Transient ischemia facilitates neuronal chloride accumulation and severity of seizures
Author(s) -
Blauwblomme Thomas,
Dzhala Volodymyr,
Staley Kevin
Publication year - 2018
Publication title -
annals of clinical and translational neurology
Language(s) - English
Resource type - Journals
SCImago Journal Rank - 1.824
H-Index - 42
ISSN - 2328-9503
DOI - 10.1002/acn3.617
Subject(s) - bumetanide , phenobarbital , anticonvulsant , medicine , inhibitory postsynaptic potential , pharmacology , furosemide , epilepsy , carbamazepine , chloride , anesthesia , chemistry , ion transporter , biochemistry , organic chemistry , membrane , psychiatry
Objective Preceding oxygen glucose deprivation ( OGD ) and ongoing seizures have both been reported to increase neuronal chloride concentration ([Cl − ] i ), which may contribute to anticonvulsant failure by reversing the direction of chloride currents at inhibitory GABA A synapses.
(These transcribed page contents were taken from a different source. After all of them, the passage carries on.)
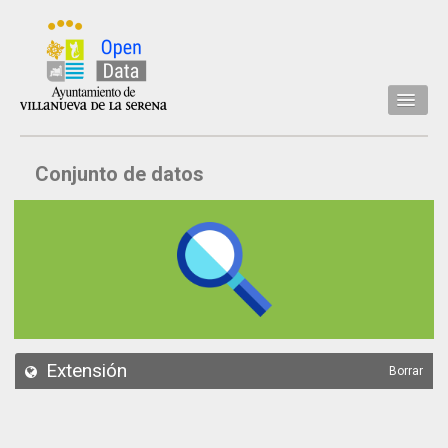
Inicio
Conjunto de datos
Datos
Conjuntos de datos
Concejalía
Temáticas
Acerca de
API
Extensión
Borrar
Actualización
Noticias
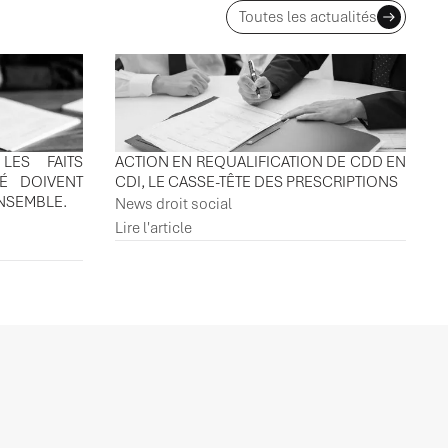
Toutes les actualités
LES FAITS
ACTION EN REQUALIFICATION DE CDD EN
IÉ DOIVENT
CDI, LE CASSE-TÊTE DES PRESCRIPTIONS
ENSEMBLE.
News droit social
Lire l'article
Methods The effects of OGD on [Cl − ] i , seizure activity, and anticonvulsant efficacy were studied in a chronically epileptic in vitro preparation. Results Seizures initially increased during OGD , followed by suppression. On reperfusion, seizure frequency and [Cl − ] i progressively increased, and phenobarbital efficacy was reduced. Bumetanide (10 μ mol/L) and furosemide (1 mmol/L) prevented or reduced the OGD induced [Cl − ] i increase. Phenobarbital efficacy was enhanced by bumetanide (10 μ mol/L). Furosemide (1 mmol/L ) suppressed recurrent seizures. Interpretation [Cl − ] i increases after OGD and is associated with worsened seizure activity, reduced efficacy of GABA ergic anticonvulsants, and amelioration by antagonists of secondary chloride transport.